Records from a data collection
- - -

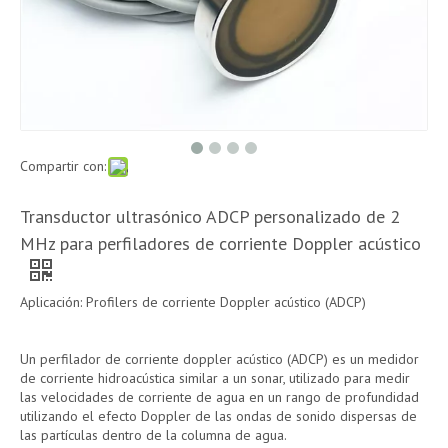
Compartir con:
Transductor ultrasónico ADCP personalizado de 2
MHz para perfiladores de corriente Doppler acústico
Aplicación: Profilers de corriente Doppler acústico (ADCP)
Un perfilador de corriente doppler acústico (ADCP) es un medidor
de corriente hidroacústica similar a un sonar, utilizado para medir
las velocidades de corriente de agua en un rango de profundidad
utilizando el efecto Doppler de las ondas de sonido dispersas de
las partículas dentro de la columna de agua.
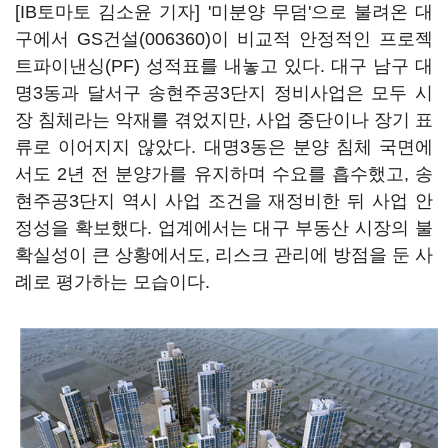
[IB토마토 김소윤 기자] '미분양 무덤'으로 불려온 대
구에서
GS건설(006360)
이 비교적 안정적인 프로젝
트파이낸싱(PF) 성적표를 내놓고 있다. 대구 남구 대
명3동과 달서구 송현주공3단지 정비사업은 모두 시
장 침체라는 악재를 겪었지만, 사업 중단이나 장기 표
류로 이어지지 않았다. 대명3동은 분양 침체 국면에
서도 2년 전 분양가를 유지하며 수요를 흡수했고, 송
현주공3단지 역시 사업 조건을 재정비한 뒤 사업 안
정성을 확보했다. 업계에서는 대구 부동산 시장의 불
확실성이 큰 상황에서도, 리스크 관리에 방점을 둔 사
례로 평가하는 모습이다.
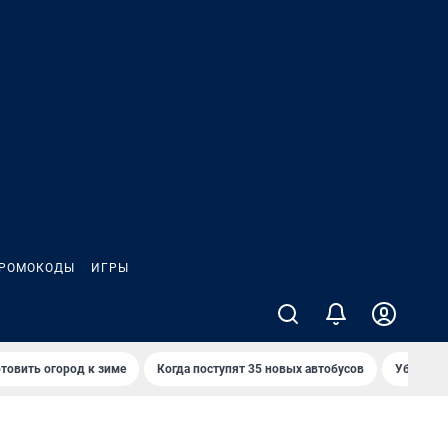
РОМОКОДЫ
ИГРЫ
товить огород к зиме
Когда поступят 35 новых автобусов
Убийца р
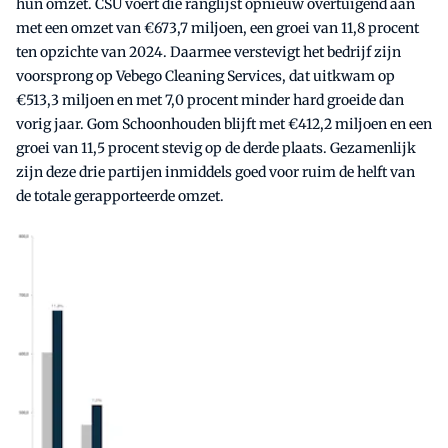
hun omzet. CSU voert die ranglijst opnieuw overtuigend aan
met een omzet van €673,7 miljoen, een groei van 11,8 procent
ten opzichte van 2024. Daarmee verstevigt het bedrijf zijn
voorsprong op Vebego Cleaning Services, dat uitkwam op
€513,3 miljoen en met 7,0 procent minder hard groeide dan
vorig jaar. Gom Schoonhouden blijft met €412,2 miljoen en een
groei van 11,5 procent stevig op de derde plaats. Gezamenlijk
zijn deze drie partijen inmiddels goed voor ruim de helft van
de totale gerapporteerde omzet.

- - -

Problem to solve -> Determine the number of lines in the data above that contain the word "omzet", and provide only that figure.

Task answer -> 3